Retype the whole listing exactly. Leave out pictures.

_Provided records:_
= Beginning of Section =

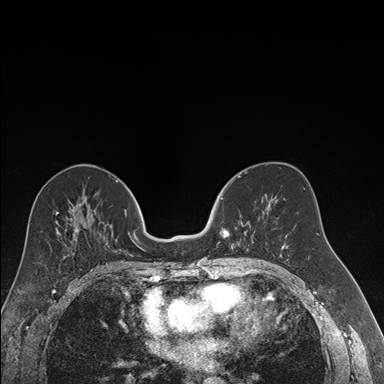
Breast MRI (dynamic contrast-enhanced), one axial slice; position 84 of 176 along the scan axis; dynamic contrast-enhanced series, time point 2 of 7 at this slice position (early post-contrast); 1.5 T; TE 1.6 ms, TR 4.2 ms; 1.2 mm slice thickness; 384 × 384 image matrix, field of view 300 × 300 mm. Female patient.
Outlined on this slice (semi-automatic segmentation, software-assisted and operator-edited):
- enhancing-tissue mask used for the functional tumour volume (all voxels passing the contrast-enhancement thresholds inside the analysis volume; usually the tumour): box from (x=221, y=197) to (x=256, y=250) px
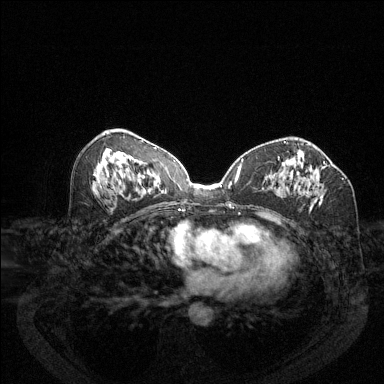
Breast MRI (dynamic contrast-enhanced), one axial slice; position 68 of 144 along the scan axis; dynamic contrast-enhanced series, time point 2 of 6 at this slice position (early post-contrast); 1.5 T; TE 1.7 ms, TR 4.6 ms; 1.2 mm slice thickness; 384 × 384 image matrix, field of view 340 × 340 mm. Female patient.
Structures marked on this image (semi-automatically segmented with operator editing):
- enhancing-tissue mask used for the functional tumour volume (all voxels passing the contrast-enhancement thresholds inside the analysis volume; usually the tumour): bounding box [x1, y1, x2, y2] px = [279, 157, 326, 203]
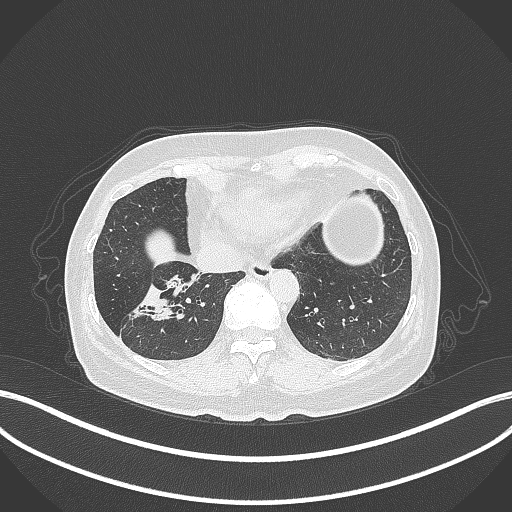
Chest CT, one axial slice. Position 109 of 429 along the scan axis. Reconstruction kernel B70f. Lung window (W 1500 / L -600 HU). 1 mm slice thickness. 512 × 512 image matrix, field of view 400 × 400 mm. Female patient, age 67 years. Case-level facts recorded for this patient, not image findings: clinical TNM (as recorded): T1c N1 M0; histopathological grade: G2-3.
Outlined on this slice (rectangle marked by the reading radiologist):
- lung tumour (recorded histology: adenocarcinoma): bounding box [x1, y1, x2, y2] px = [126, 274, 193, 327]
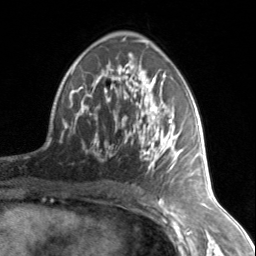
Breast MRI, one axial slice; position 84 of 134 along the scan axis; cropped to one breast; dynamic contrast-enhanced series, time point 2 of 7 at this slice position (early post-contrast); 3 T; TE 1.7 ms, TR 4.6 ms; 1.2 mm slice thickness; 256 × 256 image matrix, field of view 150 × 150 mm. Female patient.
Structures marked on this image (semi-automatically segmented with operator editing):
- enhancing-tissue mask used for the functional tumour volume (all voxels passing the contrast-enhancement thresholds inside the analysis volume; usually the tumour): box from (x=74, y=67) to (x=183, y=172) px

= End of Section =

_Written answer:_
Breast MRI (dynamic contrast-enhanced), one axial slice; position 84 of 176 along the scan axis; dynamic contrast-enhanced series, time point 2 of 7 at this slice position (early post-contrast); 1.5 T; TE 1.6 ms, TR 4.2 ms; 1.2 mm slice thickness; 384 × 384 image matrix, field of view 300 × 300 mm. Female patient.
Outlined on this slice (semi-automatic segmentation, software-assisted and operator-edited):
- enhancing-tissue mask used for the functional tumour volume (all voxels passing the contrast-enhancement thresholds inside the analysis volume; usually the tumour): box from (x=221, y=197) to (x=256, y=250) px
Breast MRI (dynamic contrast-enhanced), one axial slice; position 68 of 144 along the scan axis; dynamic contrast-enhanced series, time point 2 of 6 at this slice position (early post-contrast); 1.5 T; TE 1.7 ms, TR 4.6 ms; 1.2 mm slice thickness; 384 × 384 image matrix, field of view 340 × 340 mm. Female patient.
Structures marked on this image (semi-automatically segmented with operator editing):
- enhancing-tissue mask used for the functional tumour volume (all voxels passing the contrast-enhancement thresholds inside the analysis volume; usually the tumour): bounding box [x1, y1, x2, y2] px = [279, 157, 326, 203]
Chest CT, one axial slice. Position 109 of 429 along the scan axis. Reconstruction kernel B70f. Lung window (W 1500 / L -600 HU). 1 mm slice thickness. 512 × 512 image matrix, field of view 400 × 400 mm. Female patient, age 67 years. Case-level facts recorded for this patient, not image findings: clinical TNM (as recorded): T1c N1 M0; histopathological grade: G2-3.
Outlined on this slice (rectangle marked by the reading radiologist):
- lung tumour (recorded histology: adenocarcinoma): bounding box [x1, y1, x2, y2] px = [126, 274, 193, 327]
Breast MRI, one axial slice; position 84 of 134 along the scan axis; cropped to one breast; dynamic contrast-enhanced series, time point 2 of 7 at this slice position (early post-contrast); 3 T; TE 1.7 ms, TR 4.6 ms; 1.2 mm slice thickness; 256 × 256 image matrix, field of view 150 × 150 mm. Female patient.
Structures marked on this image (semi-automatically segmented with operator editing):
- enhancing-tissue mask used for the functional tumour volume (all voxels passing the contrast-enhancement thresholds inside the analysis volume; usually the tumour): box from (x=74, y=67) to (x=183, y=172) px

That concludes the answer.